"Depois de te perder, te encontro, com certeza,
talvez num tempo da delicadeza,
onde não diremos nada; nada aconteceu.
Apenas seguirei, como encantado, ao lado teu." (Chico)
A primeira
garota a me despertar o sentimento de esquecer de mim tinha nome de flor,
entretanto, nada de peitos, nem bunda, as pernas eram finas e os cabelos
escureciam o rosto alvo, decorado em sardas, de quase não ver os olhos
acastanhados. Ora, ela contentava apenas 9 anos! Nem sei como se deu, nem como
começou. Lembro apenas de seu sorriso e do inocente desinteresse pela minha
figura esquálida, repleta de apelidos, protegida dos colegas moleques pela irmã
mais velha.
No ano seguinte,
mudando de escola, encantei-me por outra garota, mais madura, com 10 anos, que
habituava cobrir as mechas negras em gorro de crochê azul. Eu, nos finais de
semana, por não suportar-me em saudades, ia ao mercadinho em frente à sua casa,
com a desculpa de comprar biscoitos, mastigados com a lentidão da espera de a
qualquer momento vê-la — e apenas isso — passar por trás do muro baixo.

> _Lista de dados_
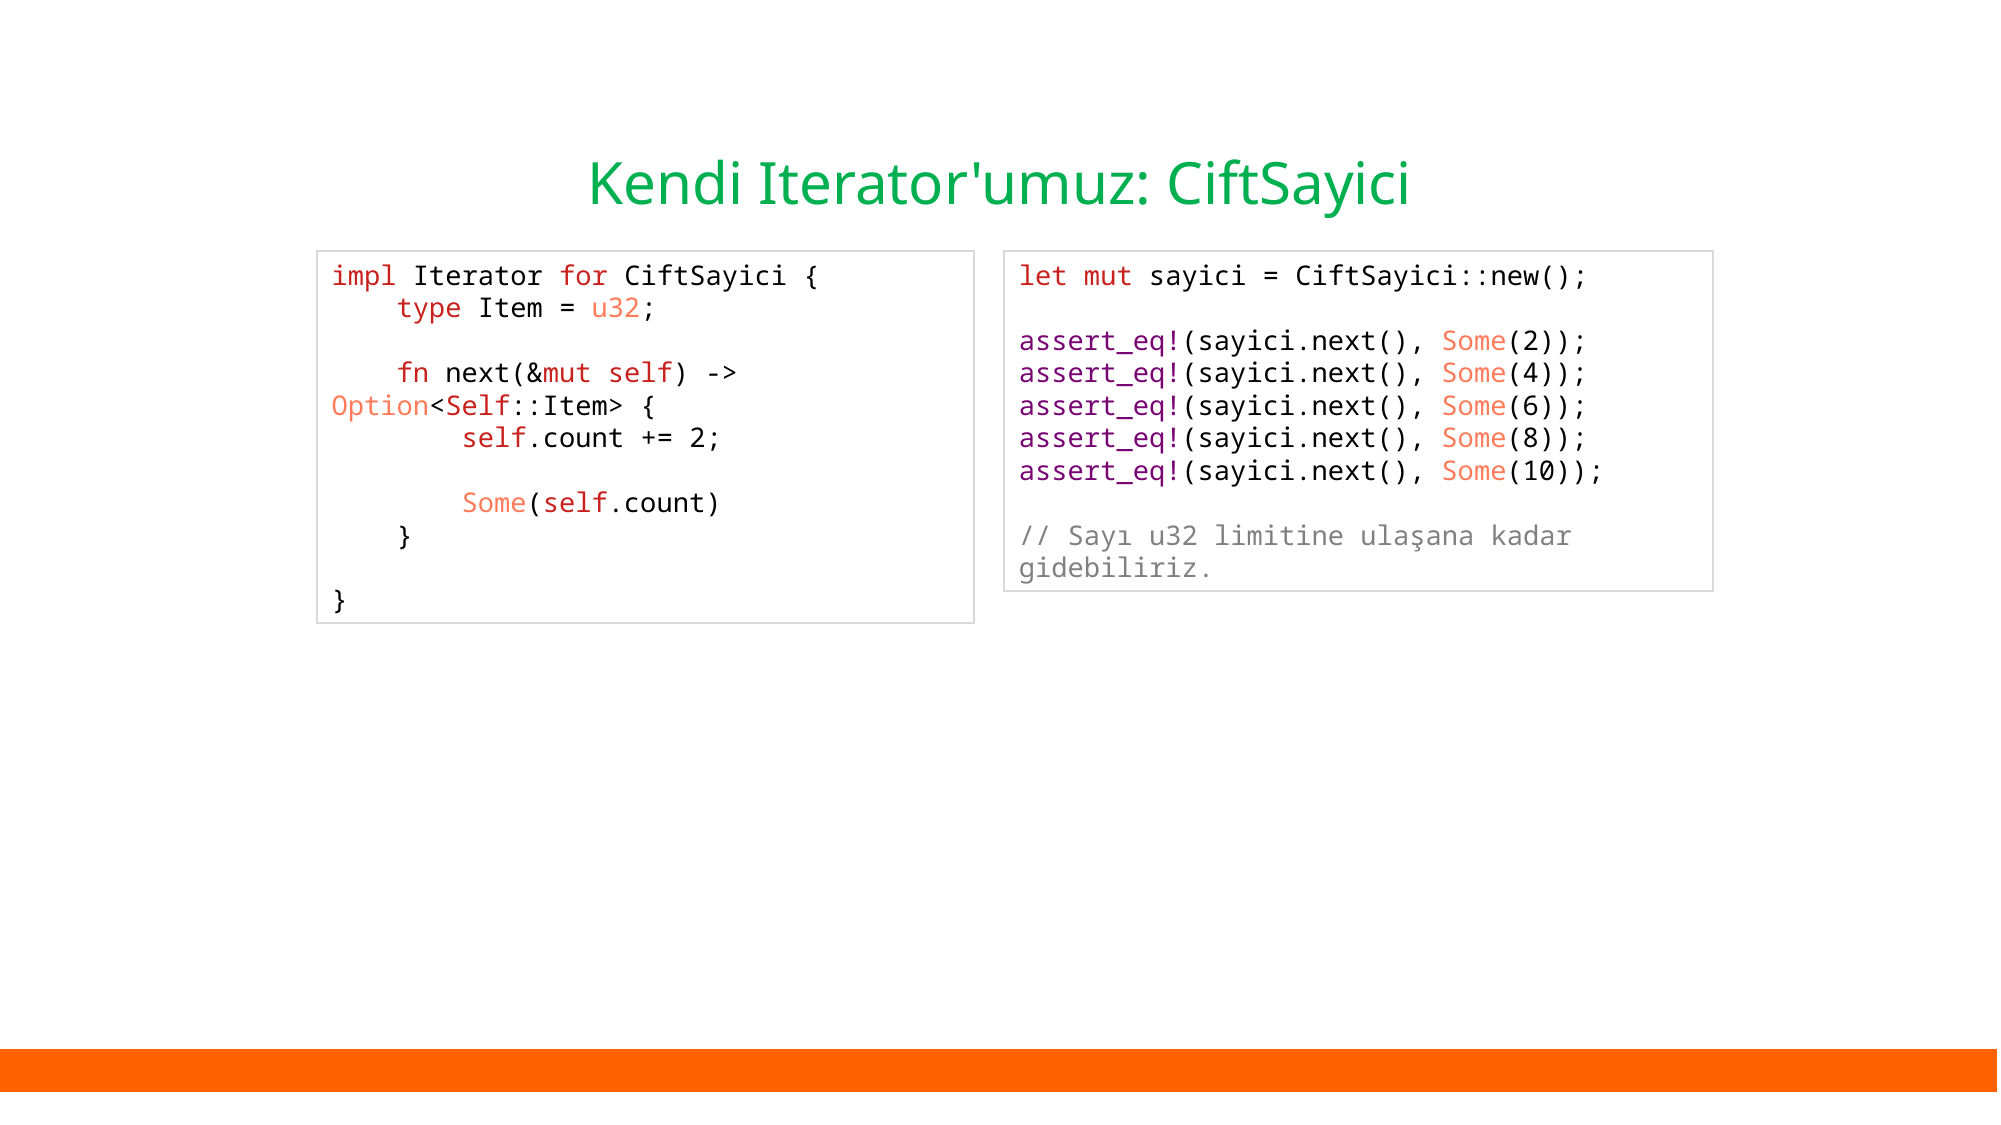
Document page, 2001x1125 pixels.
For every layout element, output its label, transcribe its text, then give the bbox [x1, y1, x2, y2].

text_box [0, 1049, 1997, 1092]
list Kendi Iterator'umuz: CiftSayici [420, 146, 1580, 237]
text_box impl Iterator for CiftSayici { type Item = u32; fn next(&mut self) -> Option<Self::Item> { self.count += 2; Some(self.count) } } [316, 250, 975, 591]
text_box let mut sayici = CiftSayici::new(); assert_eq!(sayici.next(), Some(2)); assert_eq!(sayici.next(), Some(4)); assert_eq!(sayici.next(), Some(6)); assert_eq!(sayici.next(), Some(8)); assert_eq!(sayici.next(), Some(10)); // Sayı u32 limitine ulaşana kadar gidebiliriz. [1003, 250, 1713, 591]
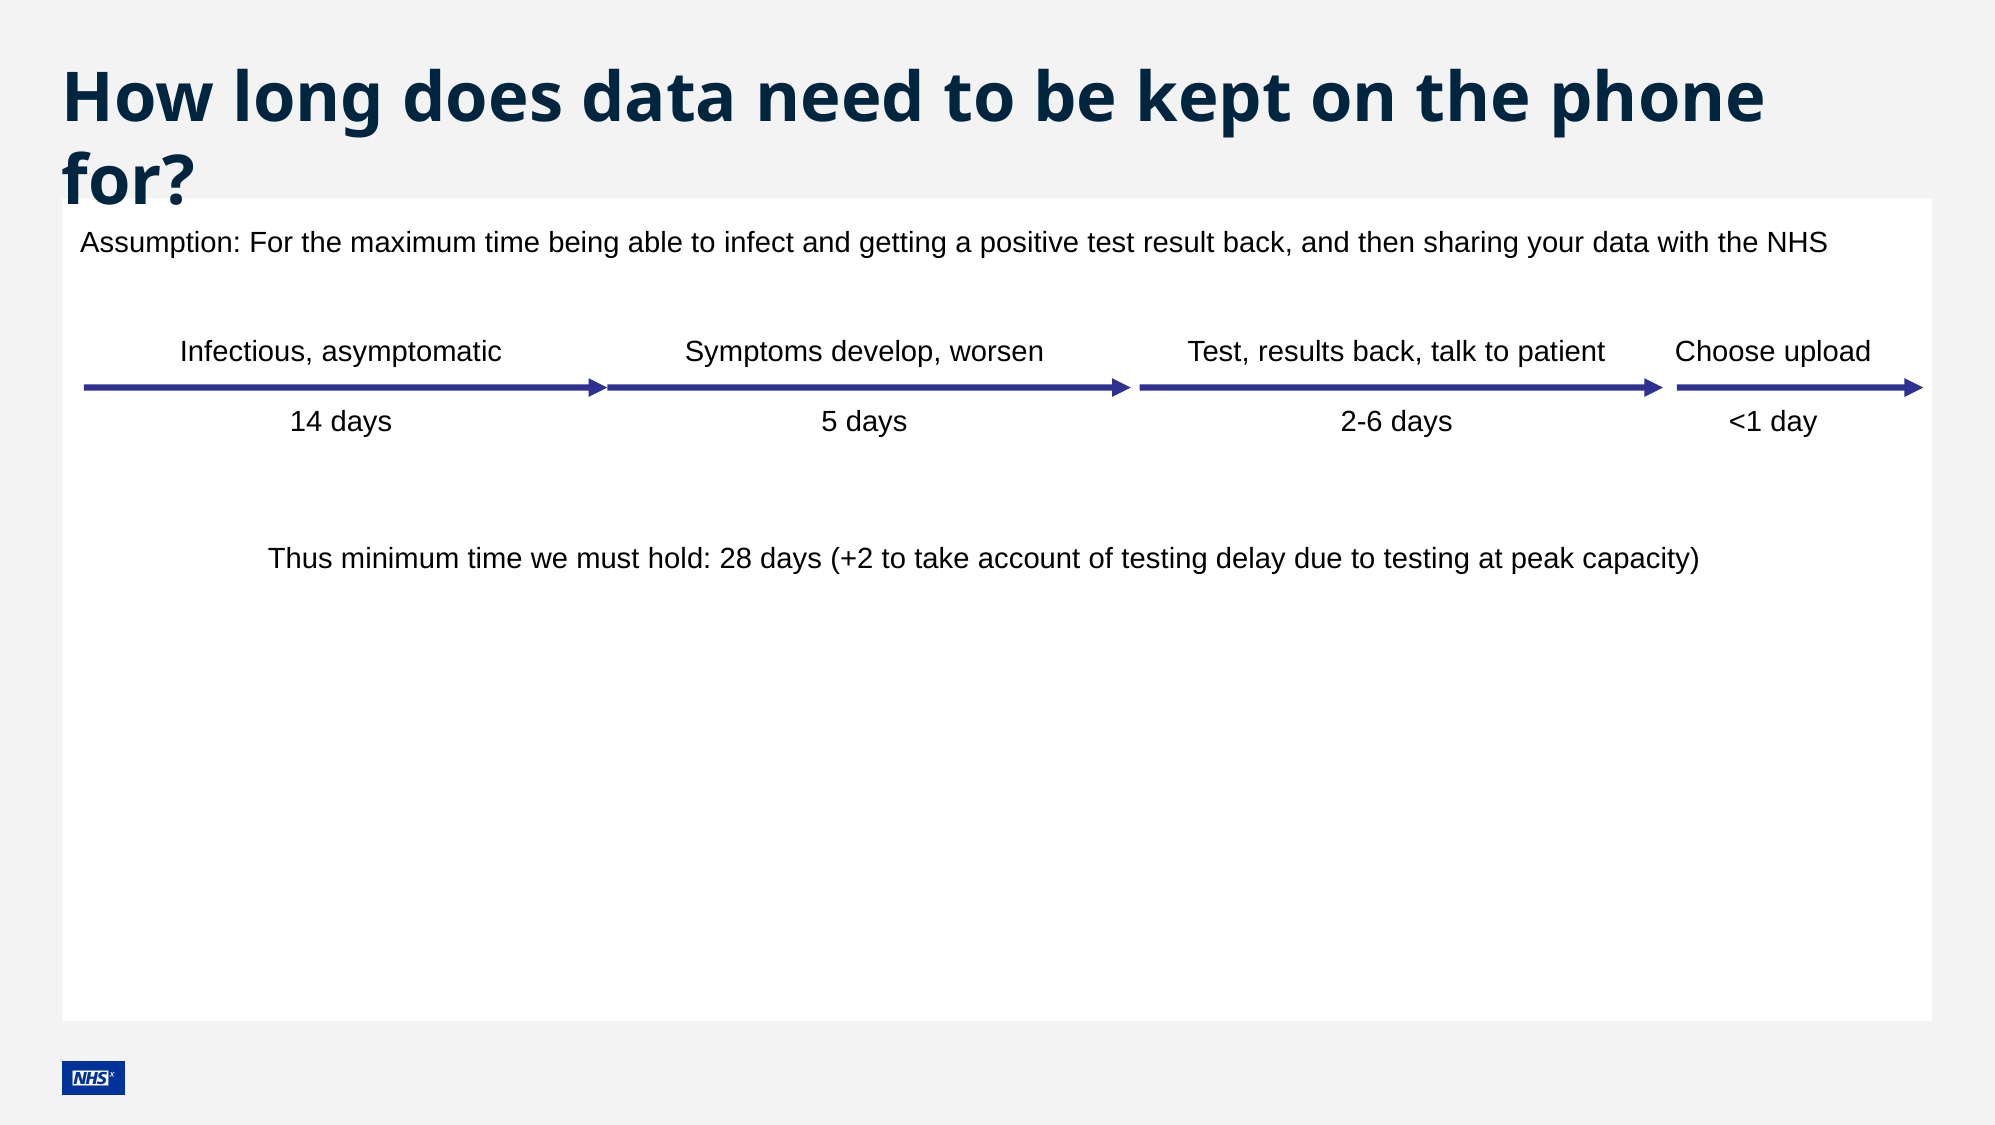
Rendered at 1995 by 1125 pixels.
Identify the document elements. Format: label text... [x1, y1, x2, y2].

text_box Test, results back, talk to patient 2-6 days [1139, 317, 1645, 446]
picture [62, 1061, 125, 1095]
text_box Symptoms develop, worsen 5 days [607, 317, 1122, 446]
text_box Assumption: For the maximum time being able to infect and getting a positive test result back, and then sharing your data with the NHS [65, 208, 1932, 279]
text_box Infectious, asymptomatic 14 days [83, 317, 599, 446]
text_box Choose upload <1 day [1645, 317, 1902, 446]
title How long does data need to be kept on the phone for? [41, 33, 1932, 120]
text_box Thus minimum time we must hold: 28 days (+2 to take account of testing delay due to testing at peak capacity) [252, 524, 1861, 725]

> _Objetivo_
Retome o relato sobre as primeiras paixões da infância, apresentado antes dos dados, e prossiga a narrativa a partir da última frase, em primeira pessoa e no mesmo registro.

> _Saída_
Com o fiar dos
anos, a adolescência, percebi: passava à calçada uma, apaixonava-me. Cruzava
por ali outra, também. E assim se movia a torcicolos o coração de menino para
lá e para cá, enamorando-se intensamente, sempre de súbito, por estranhas das
quais nunca foi merecedor sequer de descuidoso olhar.
Aos 13, num
esboço de reflexão prematura, pensei: alguma coisa está errada! Desconfiei se
não constatava ali a promessa de um tarado, um pervertido. Promessa essa,
decerto, não cumprida ao longo de uma vida sempre muito solitária, ensimesmada
e pensativa. Na época, ironicamente, o desejo de seguir a carreira sacerdotal,
a Bernardo Guimarães — eu gênio e a cidade proibida, Margarida —, nada de
envolvimentos que pudessem atrapalhar o destino já escolhido. Ainda assim,
entre os intervalos dos serviços de igreja, passava horas infindas da mais pura
adolescência ouvindo músicas melosas, gastando-me em sinceras e bizarras
quadrinhas apaixonadas. Que sacrilégio, hoje sei, com tanto que já se disse em
completude sobre o amor... Talvez, por isso, quando um candidato a poeta
mostra-me seus versos, dá-me logo a vontade de dizer-lhe: “Desista enquanto há
tempo! A boa poesia é sempre muito difícil. O descuido, assim como ao violino,
é imperdoável”.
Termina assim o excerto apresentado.